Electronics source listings
■ ■ ■ ■ ■ ■ ■

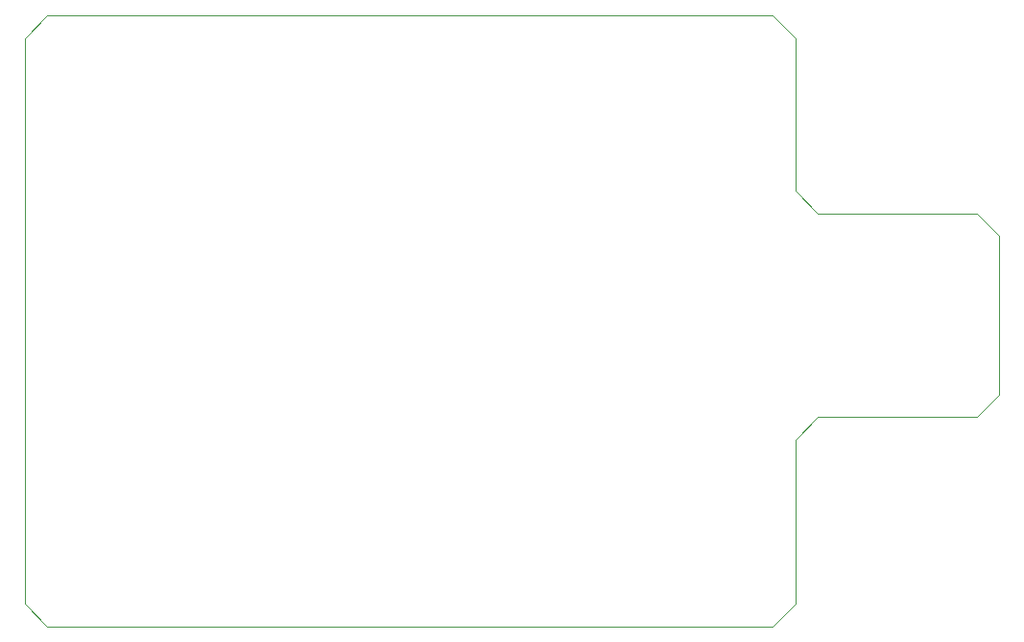
<source format=gbr>
%TF.GenerationSoftware,KiCad,Pcbnew,(5.1.6)-1*%
%TF.CreationDate,2020-06-24T23:25:01+02:00*%
%TF.ProjectId,phtodiode_adc,7068746f-6469-46f6-9465-5f6164632e6b,rev?*%
%TF.SameCoordinates,Original*%
%TF.FileFunction,Profile,NP*%
%FSLAX46Y46*%
G04 Gerber Fmt 4.6, Leading zero omitted, Abs format (unit mm)*
G04 Created by KiCad (PCBNEW (5.1.6)-1) date 2020-06-24 23:25:01*
%MOMM*%
%LPD*%
G01*
G04 APERTURE LIST*
%TA.AperFunction,Profile*%
%ADD10C,0.050000*%
%TD*%
G04 APERTURE END LIST*
D10*
X178000000Y-70500000D02*
X180000000Y-72500000D01*
X178000000Y-124500000D02*
X180000000Y-122500000D01*
X112000000Y-122500000D02*
X114000000Y-124500000D01*
X112000000Y-72500000D02*
X114000000Y-70500000D01*
X180000000Y-86000000D02*
X182000000Y-88000000D01*
X196000000Y-88000000D02*
X182000000Y-88000000D01*
X198000000Y-90000000D02*
X196000000Y-88000000D01*
X198000000Y-104000000D02*
X198000000Y-90000000D01*
X196000000Y-106000000D02*
X198000000Y-104000000D01*
X182000000Y-106000000D02*
X196000000Y-106000000D01*
X180000000Y-108000000D02*
X182000000Y-106000000D01*
X180000000Y-122500000D02*
X180000000Y-108000000D01*
X112000000Y-72500000D02*
X112000000Y-122500000D01*
X178000000Y-70500000D02*
X114000000Y-70500000D01*
X180000000Y-86000000D02*
X180000000Y-72500000D01*
X114000000Y-124500000D02*
X178000000Y-124500000D01*
M02*

</source>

■ ■ ■ ■ ■ ■ ■

• _What is required_
For this exercise, copy word for word the line that contains "X112000000Y-122500000D01*" and every line after it, ending with the last line of the entries above.

• _Worked solution_
X112000000Y-122500000D01*
X178000000Y-70500000D02*
X114000000Y-70500000D01*
X180000000Y-86000000D02*
X180000000Y-72500000D01*
X114000000Y-124500000D02*
X178000000Y-124500000D01*
M02*

</source>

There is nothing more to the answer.